The first thing I notice are the posters. They portray heroic workers toiling for the Motherland, their brawny figures drawn in the uncompromising lines of socialist realism. Others depict the stern dictators of the proletariat -- Lenin, Stalin, Khrushchev -- with glowering eyes fixed on a future where Capitalism has been cast forever onto the ash-heap of history. More than anything, they show pilots. All around me, steely-eyed Soviet fighter pilots hurl their sleek, beautiful war machines into the air to defend the oppressed peoples of the world from the threat of imperialist tyranny.

The podium in the briefing room is flanked by a pair of Soviet Atoll air-to-air missles, taller than I am. In one corner stands a red flag. In the other is the flag of the United States of America.

This is Nellis Air Force Base in Las Vegas, Nevada. It's 1978, and I am visiting my dad at work.

During the Vietnam War, the United States Air Force realized that it had a problem. During the Korean War, its kill ratio was ten to one. Now it had plummeted to a shocking two to one, so a study called Red Baron was launched to determine why. From this study it was learned that pilots were not being adequately trained in Soviet fighter tactics, that they only flew combat training missions against people who flew just like they did, and that most pilots who got shot down or had an accident did so within their first ten sorties.

Dataset section:
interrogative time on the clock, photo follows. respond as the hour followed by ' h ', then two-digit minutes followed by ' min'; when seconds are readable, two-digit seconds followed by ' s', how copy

Problems to solve:
1. In the Nellis passage, why did the Air Force launch the Red Baron study?
2. In the Nellis passage, what stands on either side of the briefing-room podium?
3. Continue the Nellis passage after its final sentence.

The responses:
1. During the Vietnam War, the Air Force's kill ratio fell to two to one, down from ten to one in the Korean War. The study was launched to find out why.

2. A pair of Soviet Atoll air-to-air missiles, taller than the narrator.

3.
The Aggressor squadrons were activated to meet this challenge, starting with the 64th Fighter Weapons Squadron at Nellis in 1972. The selection process for the Aggressors required that a candidate be combat qualified in fighter aircraft, with a minimum of a thousand hours flying time; a primary mission of air combat was considered highly desirable.

Aggressor pilots were rigorously trained in Soviet doctrine and tactics. While the rest of the Air Force labored under budget constraints that limited training time, they flew at least one and sometimes two or three sorties a day against pilots from other fighter bases. These intense air combat training exercises were held at the Nellis Bombing And Gunnery Range and at other bases in the U.S. and around the world. Flying modified fighter aircraft, they went up against opposing "Blue" forces to simulate those crucial first ten missions. The Blue team would attempt to attack a target -- dummy bunkers, convoys, airfields, tanks, and missle sites -- and the Aggressors would try to keep them from ever getting there. In 1975 the operation became known as Red Flag.

I'm alone in the locker room, where olive-drab flight suits hang on hooks beneath red and white helmets. On one side of each helmet is the pilot's name, and on the other is his tactical call sign. I walk down the row of helmets, reading off the names of the men I know from Sunday night barbecues at our house, till I come to the helmet labeled ROCKETT. What is my dad's call sign, I wonder? What do they call him here? I look on the other side, where I see printed: HAWK.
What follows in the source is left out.